Qu’appelle t’on des farines animales?

Une farine animale, c’est une farine fabriquée à partir de produits non consommable par l’homme mais récolté par la filière de l’élevage animal. Les farines animales sont issues de sous produits d’abattage non consommable par l’homme, qui restent quand même de la viande vivante et saine. J’entends par « vivant » qu’elles ne sont pas fabriqués à partir de viande morte avant l’abattage. Ces farines ont longtemps été utilisé, jusqu’à leur interdiction en Europe, comme compléments alimentaires pour le bétail car elles sont riches en protéines (animales bien-sûr…).


Pourquoi utiliser ce type de farine?

Farines animales

L’industrie agro-alimentaire a développé les farines alimentaires pour une seule et simple raison: la rentabilité! En effet, lors de l’abattage et la mise en vente d’un animale, de nombreuses pièces sont invendables. Jusqu’à 50% d’une bête reste invendable (48% pour un mouton, 46% pour un bœuf, 38% pour un porc, 32% pour un poulet). Bien entendu qui dit « viande partiellement vendable » dit « argent perdu » … Les industriels ont donc mis en place des moyens pour réduire ce pourcentage de perte. La solution développée a été de brûler à très haute température les carcasses afin d’obtenir une poudre semblable à de la farine. Ces farines ont ensuite été vendu aux entreprises agro-alimentaires, qui elles même s’en servent pour nourrir le bétail et les poissons.

Pourquoi sont-elles si mal perçues?



Les farines animales qui sont données aux animaux, que nous consommons par la suite (boeuf, porcs, mouton, poule) seraient à l’origine d’encéphalite spongiforme autrement dit « maladie de la vache folle ».

Avant l’interdiction des farines animales, des faits ont prouvé que de la nourriture donnée aux porcs contenait des farines porcines. Nourrir les bêtes avec des farines animales relève du cannibalisme! Alors que la plupart de ces animaux sont herbivores. Ces farines posent donc un problème dans la continuité de la chaîne alimentaire.

Un autre problème persiste, celui du transport. En effet, lors du transport d’une farine, le risque que celle-ci soit contaminée existe. Ainsi les autres farines transportées dans le même container seront elles aussi contaminées. Néanmoins, des procédures de nettoyage sont obligatoires après chaque utilisation de containers. Mais malheureusement, ces procédures reste inefficaces. Je tiens tout de même à préciser que ces farines ne sont interdites qu’en Europe, et donc autorisées et utilisées dans le reste du monde…

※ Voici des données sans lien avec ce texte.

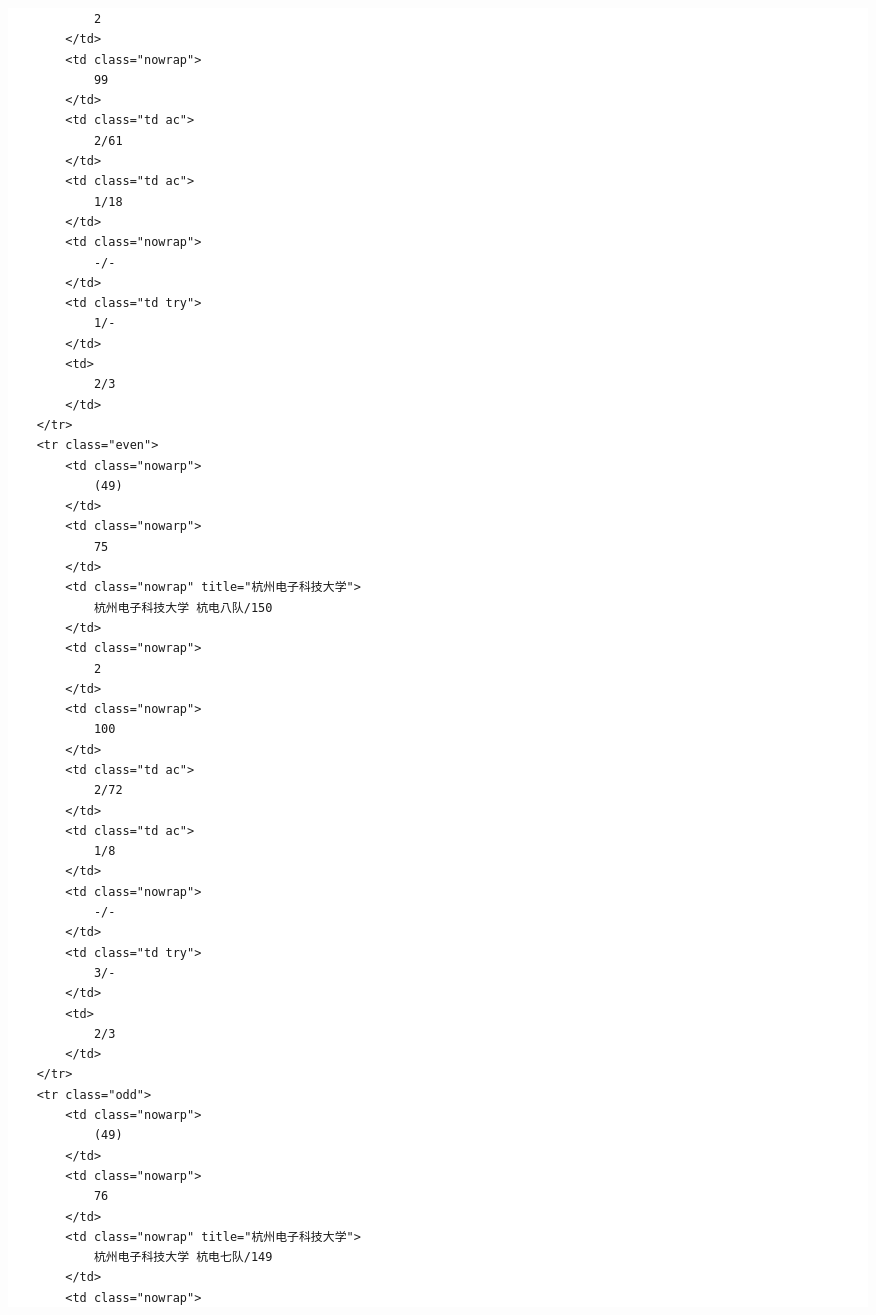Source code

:                 2
            </td>
            <td class="nowrap">
                99
            </td>
            <td class="td ac">
                2/61
            </td>
            <td class="td ac">
                1/18
            </td>
            <td class="nowrap">
                -/-
            </td>
            <td class="td try">
                1/-
            </td>
            <td>
                2/3
            </td>
        </tr>
        <tr class="even">
            <td class="nowarp">
                (49)
            </td>
            <td class="nowarp">
                75
            </td>
            <td class="nowrap" title="杭州电子科技大学">
                杭州电子科技大学 杭电八队/150
            </td>
            <td class="nowrap">
                2
            </td>
            <td class="nowrap">
                100
            </td>
            <td class="td ac">
                2/72
            </td>
            <td class="td ac">
                1/8
            </td>
            <td class="nowrap">
                -/-
            </td>
            <td class="td try">
                3/-
            </td>
            <td>
                2/3
            </td>
        </tr>
        <tr class="odd">
            <td class="nowarp">
                (49)
            </td>
            <td class="nowarp">
                76
            </td>
            <td class="nowrap" title="杭州电子科技大学">
                杭州电子科技大学 杭电七队/149
            </td>
            <td class="nowrap">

Quels sont les gestes qui sont fait contre ces farines?



Ces farines ont été interdites, dans un premier temps en 1990, pour les bovins. La plupart des cas d’ESB (maladie de la vache folle) ont été trouvé dans les années 2000, ce qui a provoqué, dans un second temps, une interdiction totale de ces farines dans toute l’Europe. Cependant 13 ans plus tard, Bruxelles frise le ridicule, car l’Europe veut réintroduire ces farines animales pour l’aquaculture le 1 juin 2013 et une possible réintroduction pour le bétail en 2014.  Avant de juger la réintroduction possible, l’Europe a mené des études pour savoir si cela serait possible. Bref, des études qui ont coûté 1,7 millions d’euros, pour essayer de remettre sur le marché des produits dangereux… François Hollande a annoncé le 23 février 2013 lors du salon de l’agriculture que les farines animales ne seraient pas réintroduites en France.

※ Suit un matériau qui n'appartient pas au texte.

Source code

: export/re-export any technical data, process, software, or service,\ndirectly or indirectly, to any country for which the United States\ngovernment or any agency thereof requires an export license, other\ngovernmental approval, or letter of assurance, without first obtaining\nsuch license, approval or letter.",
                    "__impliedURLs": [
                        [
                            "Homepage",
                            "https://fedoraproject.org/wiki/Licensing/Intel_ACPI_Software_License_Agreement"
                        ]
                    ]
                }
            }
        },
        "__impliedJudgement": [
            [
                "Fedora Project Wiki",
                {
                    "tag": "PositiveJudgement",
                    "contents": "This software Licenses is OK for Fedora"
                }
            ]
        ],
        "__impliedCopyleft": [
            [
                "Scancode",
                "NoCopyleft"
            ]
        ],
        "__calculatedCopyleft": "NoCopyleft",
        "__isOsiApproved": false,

Cependant, des règles seront  mise en place pour surveiller le commerce et l’utilisation de ces farines animales. En effet, de nouvelles méthodes de contrôle reposant sur les tests ADN (actuellement en phase de test) seront utilisées. Ce dernier a déjà permis de trouver de la viande de cheval à la place du bœuf. Les études menées par Bruxelles portent aussi sur l’alimentation croisée qui consiste à croiser les farines animales. Par exemple donner de la farine porcine à des moutons et vis-versa. L’EFSA publie en 2007 un rapport sur l’alimentation croisée et  indique que ce type d’alimentation n’a que peu d’effets néfastes. Admettons… Il faut mettre l’accent sur la sécurité et la fiabilisation des filières pour éviter des mélange.